The Notes of a Millennial Blogger: #2 The Italian Ruiner
I wake up to the sound of my Auntie Amandine thoroughly sanitising her nether regions. She's in the shower. I can tell she has the shower head set to 'high pressure' because I've already heard her blue ornamental trout get jetted off its fixing and smash in the roll-top bath. That trout was designed by some Turner Prize winning artist from Milan. She'll be gutted. She cherished that trout.
I hold my breath as her hand gropes for the bathroom doorknob like a prisoner in Alcatraz. (Aunt Amandine has dyspraxia).
"Bo? Will you get your poor, dear Auntie a towel please? This one has your cat's hair on it and I'm allergic."
I slink off, letting the PC's CD-ROM drive rev up to 24x like a Boeing spooling up on the runway.
"Where do you keep them?"
"That's part of the task, Bo. Find where I keep them."
"You're naked aren't you?"
"No I'm NOT naked. I have the bath mat round me."
I fish in cupboards 'til a bundle of off-white M&S cotton avalanches down on to my face. I grab one and extend my hand around the bathroom door, my eyes gummed shut.
"Thanks, darling. Oh, you know Maurice is coming later, don't you?"
Maurice is my Auntie Amandine's new so-called 'boyfriend'. They met on Guardian soulmates. He's Italian and has a peculiar obsession for olives. Also, he named his son from his previous marriage after a porn-star from the eighties.
"You named your son after a porn star?" I'd asked on my previous visit.
"Si!" he'd replied.
"Ahh, you Eeenglish, Bo! You iz so full ova-dee seriouznezz."
Maurice smokes roll-up cigarettes which he lines with tiny worm-like slivers of tobacco. I think Maurice has been in prison.
I skulk back to my bedroom. I left the computer on all night. It is now fragrant with hot static. I wonder if -.¸¸,.-~*'FreyaButtercup¯¨'*·~- is online. -.¸¸,. ~*'FreyaButtercup¯¨'*·~- is my cyber friend-cum-(girl)friend. She has a cute fringe and wears skinny jeans. Well she might. I don't know. I've never met her. The closest I've got to seeing her was in a photo of Bath she uploaded onto MSN Messanger. I could see her shadow reflected in the mirror of Next once I'd used Coral Draw to adjust the Hue. I bet she knew. Bath looks ludicrously beautiful. The sort of place where you could imagine someone called -.¸¸,.-~*'FreyaButtercup¯¨'*·~ coming from. Oh, Freya.
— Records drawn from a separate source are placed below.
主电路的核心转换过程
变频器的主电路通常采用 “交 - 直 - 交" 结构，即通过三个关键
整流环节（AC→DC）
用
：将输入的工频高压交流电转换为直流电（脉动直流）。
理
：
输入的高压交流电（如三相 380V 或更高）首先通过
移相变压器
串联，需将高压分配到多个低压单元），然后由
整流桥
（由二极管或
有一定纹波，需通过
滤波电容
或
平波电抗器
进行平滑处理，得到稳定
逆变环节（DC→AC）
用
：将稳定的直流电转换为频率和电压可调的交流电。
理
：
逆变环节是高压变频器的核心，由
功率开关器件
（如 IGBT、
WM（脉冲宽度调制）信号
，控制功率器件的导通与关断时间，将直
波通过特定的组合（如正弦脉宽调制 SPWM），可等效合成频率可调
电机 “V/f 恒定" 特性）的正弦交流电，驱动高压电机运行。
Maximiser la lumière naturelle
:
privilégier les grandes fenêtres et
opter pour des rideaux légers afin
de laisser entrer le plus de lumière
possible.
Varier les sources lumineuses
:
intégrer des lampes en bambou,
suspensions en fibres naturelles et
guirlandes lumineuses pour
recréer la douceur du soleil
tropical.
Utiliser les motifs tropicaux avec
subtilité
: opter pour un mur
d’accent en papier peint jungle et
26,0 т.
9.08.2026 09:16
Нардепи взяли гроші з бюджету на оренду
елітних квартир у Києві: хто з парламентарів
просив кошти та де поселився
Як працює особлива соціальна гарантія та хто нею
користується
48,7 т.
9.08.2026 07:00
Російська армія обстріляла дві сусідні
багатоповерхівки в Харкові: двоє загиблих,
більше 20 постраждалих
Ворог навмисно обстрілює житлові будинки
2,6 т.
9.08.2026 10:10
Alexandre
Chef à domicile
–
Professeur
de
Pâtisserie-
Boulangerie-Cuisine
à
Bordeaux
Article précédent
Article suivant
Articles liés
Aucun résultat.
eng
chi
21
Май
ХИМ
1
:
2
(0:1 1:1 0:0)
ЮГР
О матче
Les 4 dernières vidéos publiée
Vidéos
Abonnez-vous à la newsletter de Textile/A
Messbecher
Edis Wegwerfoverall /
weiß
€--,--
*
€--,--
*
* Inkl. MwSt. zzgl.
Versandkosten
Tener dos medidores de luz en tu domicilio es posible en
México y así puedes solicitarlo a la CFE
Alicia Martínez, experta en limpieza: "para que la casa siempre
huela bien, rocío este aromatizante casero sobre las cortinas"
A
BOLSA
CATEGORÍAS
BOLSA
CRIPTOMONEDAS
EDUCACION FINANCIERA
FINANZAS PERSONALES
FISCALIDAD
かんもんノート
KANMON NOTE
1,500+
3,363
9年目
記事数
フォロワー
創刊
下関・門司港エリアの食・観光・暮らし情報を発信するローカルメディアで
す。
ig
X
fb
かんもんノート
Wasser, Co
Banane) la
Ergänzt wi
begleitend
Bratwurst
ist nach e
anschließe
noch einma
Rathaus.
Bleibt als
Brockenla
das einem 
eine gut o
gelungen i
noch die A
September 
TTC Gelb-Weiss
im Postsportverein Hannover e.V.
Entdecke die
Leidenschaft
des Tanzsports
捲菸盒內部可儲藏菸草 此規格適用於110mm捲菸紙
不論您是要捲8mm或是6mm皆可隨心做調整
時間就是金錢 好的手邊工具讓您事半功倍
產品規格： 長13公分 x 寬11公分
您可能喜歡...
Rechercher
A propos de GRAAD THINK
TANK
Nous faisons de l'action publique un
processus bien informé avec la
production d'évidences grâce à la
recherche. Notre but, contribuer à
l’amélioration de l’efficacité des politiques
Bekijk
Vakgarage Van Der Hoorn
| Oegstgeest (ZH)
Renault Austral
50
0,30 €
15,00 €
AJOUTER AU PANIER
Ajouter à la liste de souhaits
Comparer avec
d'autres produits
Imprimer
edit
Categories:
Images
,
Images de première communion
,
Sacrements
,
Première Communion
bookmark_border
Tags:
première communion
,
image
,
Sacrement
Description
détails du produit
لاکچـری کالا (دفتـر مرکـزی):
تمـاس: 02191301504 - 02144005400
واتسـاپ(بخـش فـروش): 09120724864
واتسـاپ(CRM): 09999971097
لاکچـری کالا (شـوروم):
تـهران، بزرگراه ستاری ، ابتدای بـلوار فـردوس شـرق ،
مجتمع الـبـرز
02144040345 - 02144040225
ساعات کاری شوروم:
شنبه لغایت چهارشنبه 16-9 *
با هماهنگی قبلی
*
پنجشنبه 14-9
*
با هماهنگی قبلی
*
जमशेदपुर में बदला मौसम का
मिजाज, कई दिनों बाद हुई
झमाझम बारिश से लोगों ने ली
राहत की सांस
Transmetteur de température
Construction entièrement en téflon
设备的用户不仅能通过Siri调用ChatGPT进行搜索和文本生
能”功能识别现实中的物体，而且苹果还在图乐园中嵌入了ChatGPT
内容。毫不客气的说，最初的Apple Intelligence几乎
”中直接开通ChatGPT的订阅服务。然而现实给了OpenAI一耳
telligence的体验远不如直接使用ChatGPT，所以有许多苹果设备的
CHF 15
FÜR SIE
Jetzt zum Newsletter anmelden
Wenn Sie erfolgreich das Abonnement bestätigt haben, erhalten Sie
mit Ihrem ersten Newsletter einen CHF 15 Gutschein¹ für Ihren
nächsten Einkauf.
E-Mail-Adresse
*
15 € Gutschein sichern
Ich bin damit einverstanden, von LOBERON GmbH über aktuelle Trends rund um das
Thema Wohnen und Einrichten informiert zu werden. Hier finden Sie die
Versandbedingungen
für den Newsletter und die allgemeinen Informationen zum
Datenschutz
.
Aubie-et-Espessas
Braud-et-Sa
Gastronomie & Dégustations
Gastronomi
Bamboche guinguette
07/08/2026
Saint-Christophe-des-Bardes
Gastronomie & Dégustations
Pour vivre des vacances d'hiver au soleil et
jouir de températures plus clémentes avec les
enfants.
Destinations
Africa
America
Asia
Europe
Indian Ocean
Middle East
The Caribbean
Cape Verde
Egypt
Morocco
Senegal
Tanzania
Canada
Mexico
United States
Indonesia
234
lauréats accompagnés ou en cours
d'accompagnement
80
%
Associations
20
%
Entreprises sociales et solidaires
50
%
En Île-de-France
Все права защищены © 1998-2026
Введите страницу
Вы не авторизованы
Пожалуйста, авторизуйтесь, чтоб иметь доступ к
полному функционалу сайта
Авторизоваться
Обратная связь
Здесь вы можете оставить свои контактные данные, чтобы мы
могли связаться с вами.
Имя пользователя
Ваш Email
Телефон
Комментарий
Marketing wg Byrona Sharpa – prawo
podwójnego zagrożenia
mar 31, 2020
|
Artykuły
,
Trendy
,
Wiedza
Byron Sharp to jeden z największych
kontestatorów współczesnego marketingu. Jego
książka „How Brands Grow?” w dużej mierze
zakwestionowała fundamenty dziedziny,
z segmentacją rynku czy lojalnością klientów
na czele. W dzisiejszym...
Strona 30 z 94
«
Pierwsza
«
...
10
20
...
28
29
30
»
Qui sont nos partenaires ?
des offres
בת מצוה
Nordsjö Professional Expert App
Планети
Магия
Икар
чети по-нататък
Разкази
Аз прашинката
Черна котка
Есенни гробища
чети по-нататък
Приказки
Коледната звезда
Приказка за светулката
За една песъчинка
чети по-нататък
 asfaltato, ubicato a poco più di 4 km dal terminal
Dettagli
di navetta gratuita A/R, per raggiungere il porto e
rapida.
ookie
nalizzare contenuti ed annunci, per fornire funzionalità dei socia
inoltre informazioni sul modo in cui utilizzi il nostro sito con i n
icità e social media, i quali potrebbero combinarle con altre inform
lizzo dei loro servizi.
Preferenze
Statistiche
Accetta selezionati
The MSN men spin their little waltz. Connected. SHE'S ONLINE! Oh, Freya! My fingers shake over the keyboard. I type, 'hiiiiii', and then delete it. Now she's seen I've typed. Bugger. Freya, mine love! If Aunt Amandine moves to Bristol, you'd be so close. A mere Box Tunnel, and Severn Gorge away. Oh, Freya. Why must it be like this? Why?
"Bo, that's the door!" (Aunt Amandine gets me to do her bidding for her.) She's like a slave driver but her whip hand is her Slavic tongue. "Quick! Quick!" I bolt down the stairs, jumping the last two, rucking up the red threadbare Victorian stair runner.
"Hiyaa Bo!" (It was Maurice).
"Oooh yoo seem-a-dee-anxious, Bo. Tella Pappa Maurice, the problem, eh?"
I'd rather have a cactus shoved up my jacksie than confide in Maurice. Maurice is one of those people who always feign concern in your welfare. Really, he just wants shot of me. I cough as a silver wisp of his fag smoke invade my lungs.
"Uh, you iz ill, Bo?"
"No, I'm fine. Um, I have to go."
I run back upstairs, and swing round my bedpost to the computer. She's GONE. Her little green man has gone grey. GREY. They deathly grey of an offline person. I refresh the webpage to try and revive some verdant green back into Freya's gorgeous MSN icon-man. No avail. Alas, he remains grey. And she knew I was typing.
Well sod you, Maurice. You utter arse-bandit. Damn you and your booty call to my aunt. Your lust for her size 16 drawers. I have lost the opportunity to win the love of my life over with the bright spark of my wit. F**k you, Maurice.